(Stored data entries)
= = = =

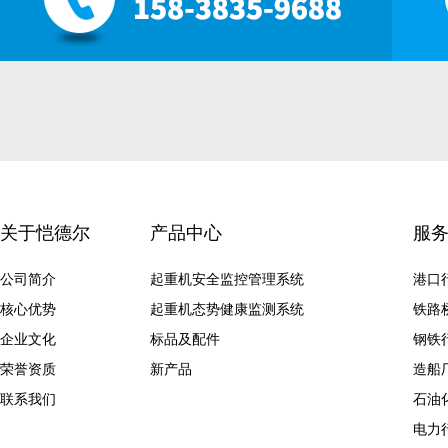
关于恺德尔
产品中心
服
公司简介
起重机安全监控管理系统
港口
核心优势
起重机态势健康监测系统
铁路
企业文化
标品及配件
钢铁
荣誉资质
新产品
造船
联系我们
石油
电力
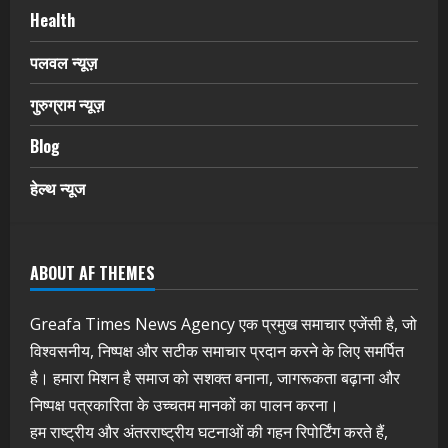
Health
पलवल न्यूज़
गुरुग्राम न्यूज़
Blog
हेल्थ न्यूज
ABOUT AF THEMES
Greafa Times News Agency एक प्रमुख समाचार एजेंसी है, जो
विश्वसनीय, निष्पक्ष और सटीक समाचार प्रदान करने के लिए समर्पित
है। हमारा मिशन है समाज को सशक्त बनाना, जागरूकता बढ़ाना और
निष्पक्ष पत्रकारिता के उच्चतम मानकों का पालन करना।
हम राष्ट्रीय और अंतरराष्ट्रीय घटनाओं की गहन रिपोर्टिंग करते हैं,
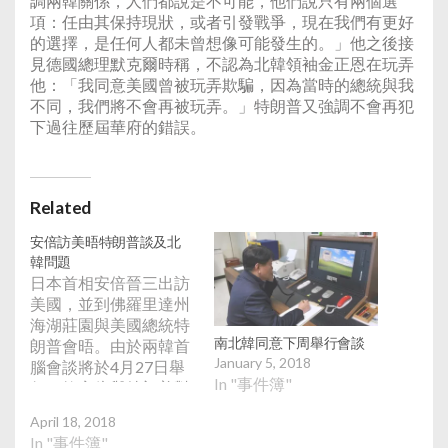
調兩韓關係，人們都說是不可能，他們說只有兩個選
項：任由其保持現狀，或者引發戰爭，現在我們有更好
的選擇，是任何人都未曾想像可能發生的。」他之後接
見德國總理默克爾時稱，不認為北韓領袖金正恩在玩弄
他：「我同意美國曾被玩弄欺騙，因為當時的總統與我
不同，我們將不會再被玩弄。」特朗普又強調不會再犯
下過往歷屆華府的錯誤。
Related
安倍訪美晤特朗普談及北
韓問題
日本首相安倍晉三出訪
美國，並到佛羅里達州
海湖莊園與美國總統特
南北韓同意下周舉行會談
朗普會晤。由於兩韓首
January 5, 2018
腦會談將於4月27日舉
In "事件簿"
行，故安倍與特朗普對
北韓問題的看法成為是
April 18, 2018
次會談的焦點之一。
In "事件簿"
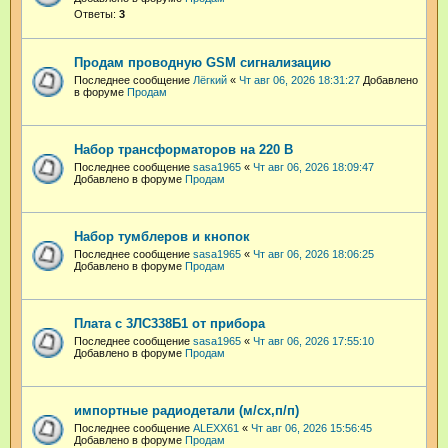
Ответы:
3
Продам проводную GSM сигнализацию
Последнее сообщение
Лёгкий
«
Чт авг 06, 2026 18:31:27
Добавлено
в форуме
Продам
Набор трансформаторов на 220 В
Последнее сообщение
sasa1965
«
Чт авг 06, 2026 18:09:47
Добавлено в форуме
Продам
Набор тумблеров и кнопок
Последнее сообщение
sasa1965
«
Чт авг 06, 2026 18:06:25
Добавлено в форуме
Продам
Плата с 3ЛС338Б1 от прибора
Последнее сообщение
sasa1965
«
Чт авг 06, 2026 17:55:10
Добавлено в форуме
Продам
импортные радиодетали (м/сх,п/п)
Последнее сообщение
ALEXX61
«
Чт авг 06, 2026 15:56:45
Добавлено в форуме
Продам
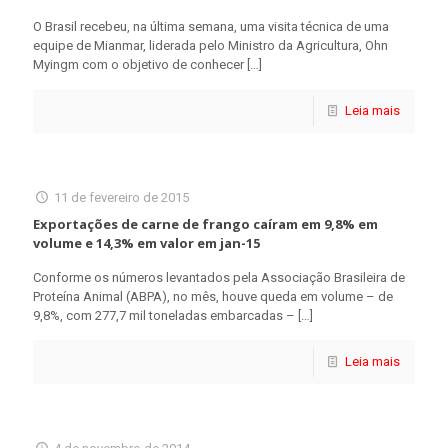
O Brasil recebeu, na última semana, uma visita técnica de uma
equipe de Mianmar, liderada pelo Ministro da Agricultura, Ohn
Myingm com o objetivo de conhecer
[…]
Leia mais
11 de fevereiro de 2015
Exportações de carne de frango caíram em 9,8% em
volume e 14,3% em valor em jan-15
Conforme os números levantados pela Associação Brasileira de
Proteína Animal (ABPA), no mês, houve queda em volume – de
9,8%, com 277,7 mil toneladas embarcadas –
[…]
Leia mais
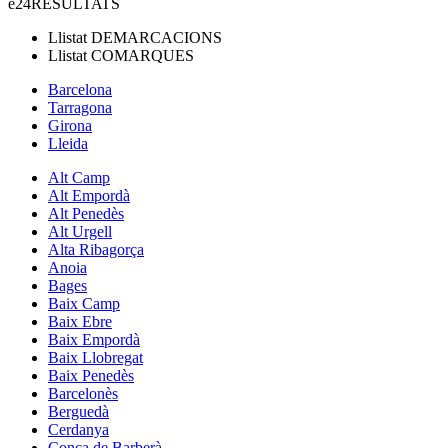
e24
RESULTATS
Llistat
DEMARCACIONS
Llistat
COMARQUES
Barcelona
Tarragona
Girona
Lleida
Alt Camp
Alt Empordà
Alt Penedès
Alt Urgell
Alta Ribagorça
Anoia
Bages
Baix Camp
Baix Ebre
Baix Empordà
Baix Llobregat
Baix Penedès
Barcelonès
Berguedà
Cerdanya
Conca de Barberà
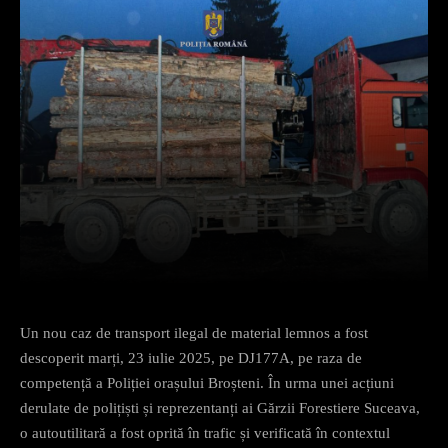
Facebook
X
Pinterest
What
Un nou caz de transport ilegal de material lemnos a fost
descoperit marți, 23 iulie 2025, pe DJ177A, pe raza de
competență a Poliției orașului Broșteni. În urma unei acțiuni
derulate de polițiști și reprezentanți ai Gărzii Forestiere Suceava,
o autoutilitară a fost oprită în trafic și verificată în contextul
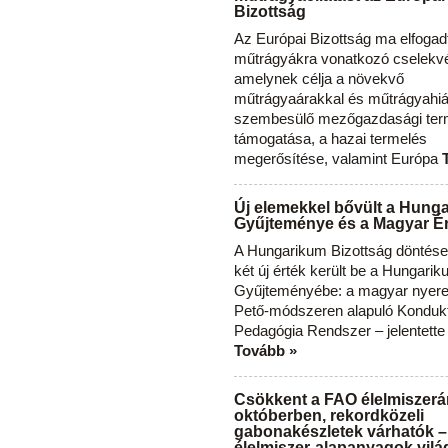
Bizottság
Az Európai Bizottság ma elfogad
műtrágyákra vonatkozó cselekvés
amelynek célja a növekvő
műtrágyaárakkal és műtrágyahi
szembesülő mezőgazdasági ter
támogatása, a hazai termelés
megerősítése, valamint Európa
Új elemekkel bővült a Hung
Gyűjteménye és a Magyar Ér
A Hungarikum Bizottság döntése 
két új érték került be a Hungari
Gyűjteményébe: a magyar nyere
Pető-módszeren alapuló Konduk
Pedagógia Rendszer – jelentette
Tovább »
Csökkent a FAO élelmiszerá
októberben, rekordközeli
gabonakészletek várhatók –
élelmiszer-alapanyagok vilá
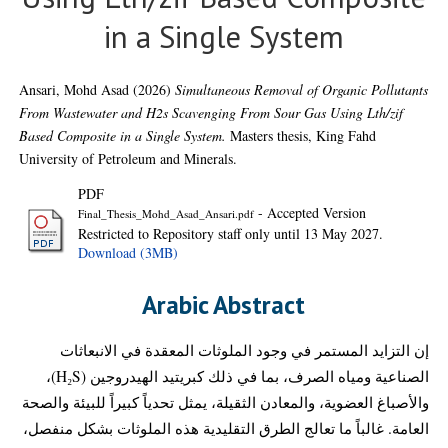
in a Single System
Ansari, Mohd Asad
(2026)
Simultaneous Removal of Organic Pollutants
From Wastewater and H2s Scavenging From Sour Gas Using Lth/zif
Based Composite in a Single System.
Masters thesis, King Fahd
University of Petroleum and Minerals.
PDF
- Accepted Version
Final_Thesis_Mohd_Asad_Ansari.pdf
Restricted to Repository staff only until 13 May 2027.
Download (3MB)
Arabic Abstract
إن التزايد المستمر في وجود الملوثات المعقدة في الانبعاثات
الصناعية ومياه الصرف، بما في ذلك كبريتيد الهيدروجين (H₂S)،
والأصباغ العضوية، والمعادن الثقيلة، يمثل تحدياً كبيراً للبيئة والصحة
العامة. غالباً ما تعالج الطرق التقليدية هذه الملوثات بشكل منفصل،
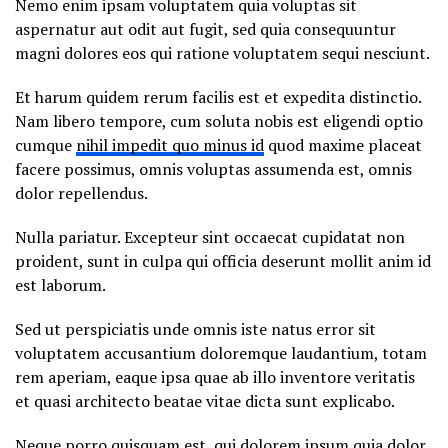
Nemo enim ipsam voluptatem quia voluptas sit
aspernatur aut odit aut fugit, sed quia consequuntur
magni dolores eos qui ratione voluptatem sequi nesciunt.
Et harum quidem rerum facilis est et expedita distinctio.
Nam libero tempore, cum soluta nobis est eligendi optio
cumque
nihil impedit quo minus id
quod maxime placeat
facere possimus, omnis voluptas assumenda est, omnis
dolor repellendus.
Nulla pariatur. Excepteur sint occaecat cupidatat non
proident, sunt in culpa qui officia deserunt mollit anim id
est laborum.
Sed ut perspiciatis unde omnis iste natus error sit
voluptatem accusantium doloremque laudantium, totam
rem aperiam, eaque ipsa quae ab illo inventore veritatis
et quasi architecto beatae vitae dicta sunt explicabo.
Neque porro quisquam est, qui dolorem ipsum quia dolor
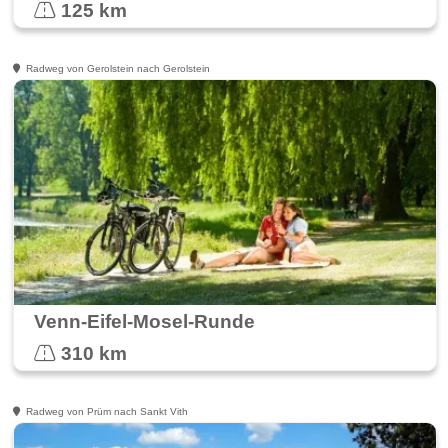
125 km
Radweg von Gerolstein nach Gerolstein
Venn-Eifel-Mosel-Runde
310 km
Radweg von Prüm nach Sankt Vith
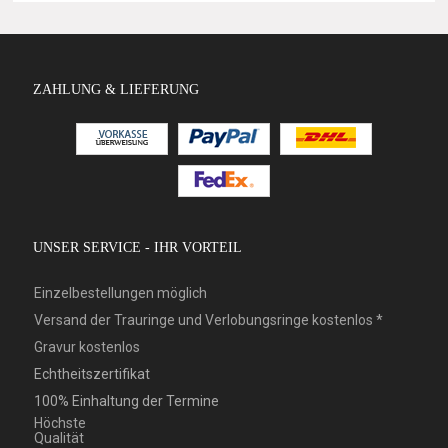
ZAHLUNG & LIEFERUNG
UNSER SERVICE - IHR VORTEIL
Einzelbestellungen möglich
Versand der Trauringe und Verlobungsringe kostenlos *
Gravur kostenlos
Echtheitszertifikat
100% Einhaltung der Termine
Höchste
Qualität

= = = =

> **What to work on**: Retype the records word for word, from the line containing "Nemo enim ipsam voluptatem quia voluptas sit" through the end of the records, both ends included. Leave the pictures out of your answer.

> **Solution**:
Nemo enim ipsam voluptatem quia voluptas sit
aspernatur aut odit aut fugit, sed quia consequuntur
magni dolores eos qui ratione voluptatem sequi nesciunt.
Et harum quidem rerum facilis est et expedita distinctio.
Nam libero tempore, cum soluta nobis est eligendi optio
cumque
nihil impedit quo minus id
quod maxime placeat
facere possimus, omnis voluptas assumenda est, omnis
dolor repellendus.
Nulla pariatur. Excepteur sint occaecat cupidatat non
proident, sunt in culpa qui officia deserunt mollit anim id
est laborum.
Sed ut perspiciatis unde omnis iste natus error sit
voluptatem accusantium doloremque laudantium, totam
rem aperiam, eaque ipsa quae ab illo inventore veritatis
et quasi architecto beatae vitae dicta sunt explicabo.
Neque porro quisquam est, qui dolorem ipsum quia dolor
125 km
Radweg von Gerolstein nach Gerolstein
Venn-Eifel-Mosel-Runde
310 km
Radweg von Prüm nach Sankt Vith
ZAHLUNG & LIEFERUNG
UNSER SERVICE - IHR VORTEIL
Einzelbestellungen möglich
Versand der Trauringe und Verlobungsringe kostenlos *
Gravur kostenlos
Echtheitszertifikat
100% Einhaltung der Termine
Höchste
Qualität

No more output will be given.